INFORMATION GIVEN>
▶
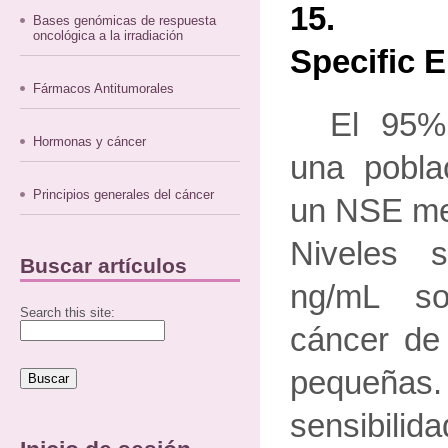
15. N.
Bases genómicas de respuesta
oncológica a la irradiación
Specific 
Fármacos Antitumorales
El 95%
Hormonas y cáncer
una pobla
Principios generales del cáncer
un NSE me
Niveles 
Buscar artículos
ng/mL so
Search this site:
cáncer de
pequeñ
sensibili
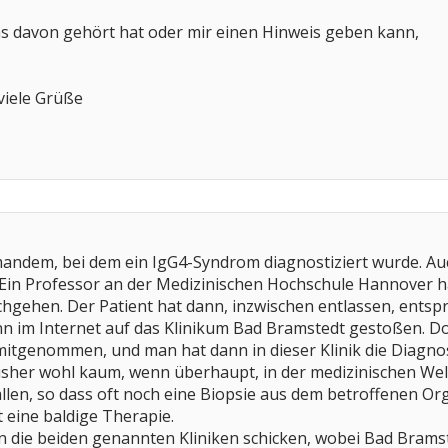
as davon gehört hat oder mir einen Hinweis geben kann,
viele Grüße
emandem, bei dem ein IgG4-Syndrom diagnostiziert wurde. Au
: Ein Professor an der Medizinischen Hochschule Hannover 
hgehen. Der Patient hat dann, inzwischen entlassen, ents
ann im Internet auf das Klinikum Bad Bramstedt gestoßen. 
 mitgenommen, und man hat dann in dieser Klinik die Diagnos
sher wohl kaum, wenn überhaupt, in der medizinischen Welt
fallen, so dass oft noch eine Biopsie aus dem betroffenen 
t eine baldige Therapie.
n die beiden genannten Kliniken schicken, wobei Bad Bramste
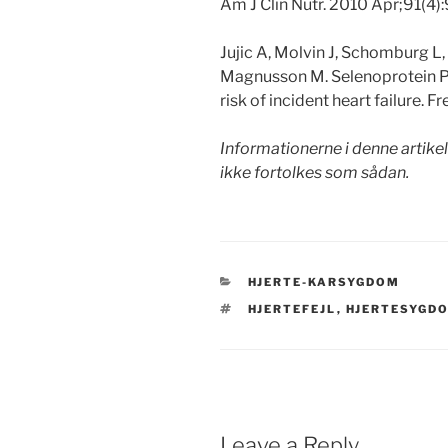
Am J Clin Nutr. 2010 Apr;91(4)
Jujic A, Molvin J, Schomburg 
Magnusson M. Selenoprotein P 
risk of incident heart failure. 
Informationerne i denne artike
ikke fortolkes som sådan.
CATEGORIES
HJERTE-KARSYGDOM
TAGS
HJERTEFEJL
,
HJERTESYGD
Leave a Reply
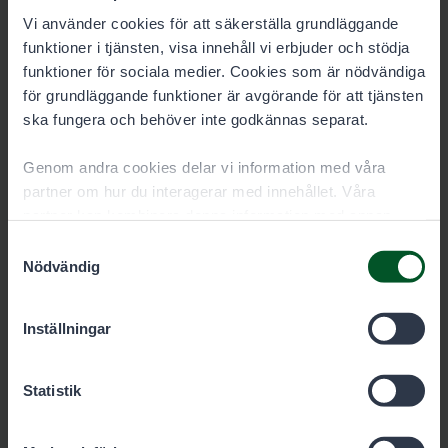
Vi använder cookies för att säkerställa grundläggande
funktioner i tjänsten, visa innehåll vi erbjuder och stödja
funktioner för sociala medier. Cookies som är nödvändiga
för grundläggande funktioner är avgörande för att tjänsten
ska fungera och behöver inte godkännas separat.
Genom andra cookies delar vi information med våra
partner om hur du interagerar med innehållet. Våra
partner kan kombinera denna information med annan
information som du har gett dem eller som de har samlat
Samtyckesval
in när du har använt deras tjänster. Du kan välja vilka
Nödvändig
cookies du vill tillåta nedan.
Kom ihåg fiskevårdsavgiften!
Inställningar
Fiskevårdsavgiften är en obligatorisk avgift för
fiskare, som varje person mellan 18 och 69 år
som fiskar med redskap måste betala.
Statistik
Undantaget är fiskare som har fyllt minst 65 år
senast den 31.12.2023.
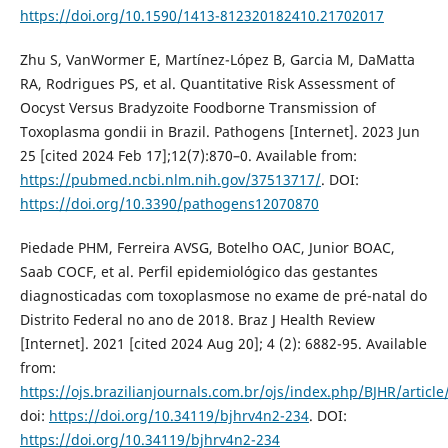
https://doi.org/10.1590/1413-812320182410.21702017
Zhu S, VanWormer E, Martínez-López B, Garcia M, DaMatta
RA, Rodrigues PS, et al. Quantitative Risk Assessment of
Oocyst Versus Bradyzoite Foodborne Transmission of
Toxoplasma gondii in Brazil. Pathogens [Internet]. 2023 Jun
25 [cited 2024 Feb 17];12(7):870–0. Available from:
https://pubmed.ncbi.nlm.nih.gov/37513717/
. DOI:
https://doi.org/10.3390/pathogens12070870
Piedade PHM, Ferreira AVSG, Botelho OAC, Junior BOAC,
Saab COCF, et al. Perfil epidemiológico das gestantes
diagnosticadas com toxoplasmose no exame de pré-natal do
Distrito Federal no ano de 2018. Braz J Health Review
[Internet]. 2021 [cited 2024 Aug 20]; 4 (2): 6882-95. Available
from:
https://ojs.brazilianjournals.com.br/ojs/index.php/BJHR/articl
doi:
https://doi.org/10.34119/bjhrv4n2-234
. DOI:
https://doi.org/10.34119/bjhrv4n2-234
◀
TASK INSTRUCTIONS>
Nothing but the lines from the one with "Principios generales del cáncer" up to and including the one with "Genom andra cookies" should be printed, exactly as they read above. Please keep the pictures out.

EXPECTED ANSWER>
Principios generales del cáncer
un NSE me
Niveles 
Buscar artículos
ng/mL so
Search this site:
cáncer de
pequeñ
sensibili
as davon gehört hat oder mir einen Hinweis geben kann,
viele Grüße
emandem, bei dem ein IgG4-Syndrom diagnostiziert wurde. Au
: Ein Professor an der Medizinischen Hochschule Hannover 
hgehen. Der Patient hat dann, inzwischen entlassen, ents
ann im Internet auf das Klinikum Bad Bramstedt gestoßen. 
 mitgenommen, und man hat dann in dieser Klinik die Diagnos
sher wohl kaum, wenn überhaupt, in der medizinischen Welt
fallen, so dass oft noch eine Biopsie aus dem betroffenen 
t eine baldige Therapie.
n die beiden genannten Kliniken schicken, wobei Bad Bramste
Am J Clin Nutr. 2010 Apr;91(4)
Jujic A, Molvin J, Schomburg 
Magnusson M. Selenoprotein P 
risk of incident heart failure. 
Informationerne i denne artike
ikke fortolkes som sådan.
CATEGORIES
HJERTE-KARSYGDOM
TAGS
HJERTEFEJL
,
HJERTESYGD
Leave a Reply
Vi använder cookies för att säkerställa grundläggande
funktioner i tjänsten, visa innehåll vi erbjuder och stödja
funktioner för sociala medier. Cookies som är nödvändiga
för grundläggande funktioner är avgörande för att tjänsten
ska fungera och behöver inte godkännas separat.
Genom andra cookies delar vi information med våra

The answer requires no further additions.